The detailed minutes of the January Federal Open Market Committee (FOMC) meeting noted that while they reaffirmed their long term 2% inflation goal some committee members saw longer run inflation slipping below 2% while other members suggested a target range rather than a specific number. The FOMC also noted strengthening in the labor market based on continued payroll gains and a steady workforce participation rate despite an aging population, but some members felt that employment was at its maximum while others felt that a lack of wage growth and a relatively low employment/population ratio for prime age workers indicated that there was still some slack in the labor market. The FOMC’s estimate of economic activity was higher than in the previous meeting, with gains in household and business spending boosting GDP higher than expected. However, it was noted that some spending might have been a temporary boost due to September’s hurricanes, and that the savings rate had declined, likely with expectations that household wealth would continue to rise. Odds for policy firming in their March meeting were surveyed at 85%, and odds for a rate increase from that meeting were similarly high.

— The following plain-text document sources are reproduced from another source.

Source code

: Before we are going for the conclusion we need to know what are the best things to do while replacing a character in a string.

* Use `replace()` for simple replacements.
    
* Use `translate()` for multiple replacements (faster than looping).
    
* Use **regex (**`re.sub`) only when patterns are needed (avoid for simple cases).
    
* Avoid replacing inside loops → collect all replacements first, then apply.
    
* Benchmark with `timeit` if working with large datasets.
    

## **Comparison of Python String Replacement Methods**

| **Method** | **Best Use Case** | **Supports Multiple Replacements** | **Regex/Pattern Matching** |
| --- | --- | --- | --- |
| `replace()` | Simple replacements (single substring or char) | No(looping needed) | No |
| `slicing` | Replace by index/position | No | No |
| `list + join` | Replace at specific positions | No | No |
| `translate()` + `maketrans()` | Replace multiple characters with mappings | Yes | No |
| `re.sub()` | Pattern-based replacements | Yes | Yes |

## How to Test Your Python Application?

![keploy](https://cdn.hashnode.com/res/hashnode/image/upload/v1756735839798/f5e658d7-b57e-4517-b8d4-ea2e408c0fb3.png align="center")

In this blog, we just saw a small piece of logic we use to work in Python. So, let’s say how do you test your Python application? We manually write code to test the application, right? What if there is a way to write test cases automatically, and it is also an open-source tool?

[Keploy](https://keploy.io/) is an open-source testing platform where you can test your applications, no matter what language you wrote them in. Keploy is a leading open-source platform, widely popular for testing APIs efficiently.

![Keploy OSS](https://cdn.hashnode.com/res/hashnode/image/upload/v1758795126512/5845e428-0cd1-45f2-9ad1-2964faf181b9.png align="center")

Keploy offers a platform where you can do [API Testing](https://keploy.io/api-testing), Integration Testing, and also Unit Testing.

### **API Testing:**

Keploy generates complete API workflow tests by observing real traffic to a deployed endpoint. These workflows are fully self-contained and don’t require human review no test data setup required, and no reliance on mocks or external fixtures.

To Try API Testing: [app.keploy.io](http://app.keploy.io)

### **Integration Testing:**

The National Association of Realtors’ (NAR) Existing-Home Sales report for January showed existing home sales dropped -3.2% after December’s -3.6% drop, with yearly sales dropping -4.8% for the largest decline since August 2014. Sales dropped in all regions, with the Midwest dropping the most at -6.0%, followed by the West (-5.0%), the Northeast (-1.4%), and the South (-1.3%). Yearly gains in sale prices were up 5.8% nationwide, to an average of $240,500, with regional prices increasing 8.8% for the West, 8.7% for the Midwest, 6.8% for the Northeast, and 4.3% for the South. The NAR noted increased buyer traffic for the month, and attributed the drop in sales to a lack of supply and the resultant increase in price.
Crude oil refineries operated at 88.1% capacity in the week ending 2/16/18, with input down by 329,000 barrels per day to 15.8 million barrels/day. For the week, crude oil imports averaged 7 million barrels/day, down -867,000 barrels/day, dropping commercial crude oil inventories by -1.6 million barrels. Gasoline production increased to 10.1 million barrels/day, while demand increased to 9.1 million barrels/day (+76,000 barrels/day for the week, +5.4% Y/Y). Gasoline prices declined to an average $2.557, with a $0.05/gallon drop for the week and a $0.255/gallon yearly gain. West Texas Intermediate (WTI) crude was $61.89/barrel, gaining $2.69 for the week and $8.48 for the year.